- Born: Jessica Lois Corner 22 March 1961 (age 64) Alderbury, Wiltshire, England, UK
- Citizenship: British
- Occupation: Executive Chair of Research England
- Known for: Research on cancer and palliative care nursing

Academic background
- Alma mater: University of London King's College London

Academic work
- Discipline: Nursing
- Institutions: University of Nottingham
- Website: UKRI profile

= Jessica Corner =

British nurse

Professor Dame Jessica Lois Corner DBE FMedSci (born 22 March 1961) is a British nurse, academic, educator and author. She is currently the Executive Chair of Research England. She was previously Professor of Cancer and Supportive Care, and Pro-Vice-Chancellor for Research and Knowledge Exchange at the University of Nottingham.

==Career==
She graduated with a PhD from King's College London in 1990. Originally a nurse, she served as Director of the Centre of Cancer and Palliative Care Studies and Deputy Dean of Nursing at the University of London's Institute of Cancer Research (1996–2008). She is the first nurse to be appointed to a chair at the institute.

Corner was Dean (from 2010) of the Faculty of Health Sciences, and Professor (from 2008) of Cancer and Palliative Care at the University of Southampton.

On 21 July 2015, it was announced that Corner had been appointed as Pro-Vice-Chancellor for Research and Knowledge Exchange at The University of Nottingham, taking up her post on 1 January 2016. At Nottingham she was the driving force behind their 'Beacons of Excellence' which proved highly controversial.

On 6 July 2022, it was announced by UK Research and Innovation that Corner had been appointed Executive Chair of Research England, taking up her post on 1 October 2022.

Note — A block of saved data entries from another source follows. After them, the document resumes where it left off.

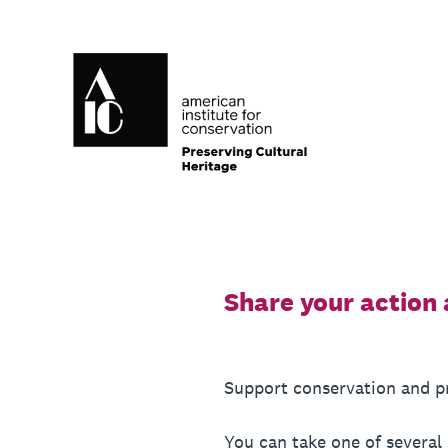
Skip
to
content
Share your action 
Support conservation and pre
You can take one of several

She was elected chair of the Council of Deans of Health and is a member of the Nursing and Care Quality Forum. She has written three books and written or edited dozens of papers for academic journals. She was a member of Higher Education Funding Council for England's Research Excellence Framework 2014 and 2021 allied health professions, dentistry, nursing and pharmacy sub-panels.

==Awards and recognition==
Corner was appointed a Dame Commander of the Order of the British Empire (DBE) in the 2014 Birthday Honours for services to healthcare research and education. Corner was elected as a fellow of the UK Academy of Medical Sciences in 2015. On election, her citation included that she pioneered the first randomised trials of nurse led care in cancer, now recognized worldwide as landmark studies in advanced practice nursing'. Corner was elected to the Council of the academy in 2018 for a three-year term, and chairs an academy selection committee. In 2018, Corner was named as one of the 70 most influential nurses in the first 70 years of the NHS.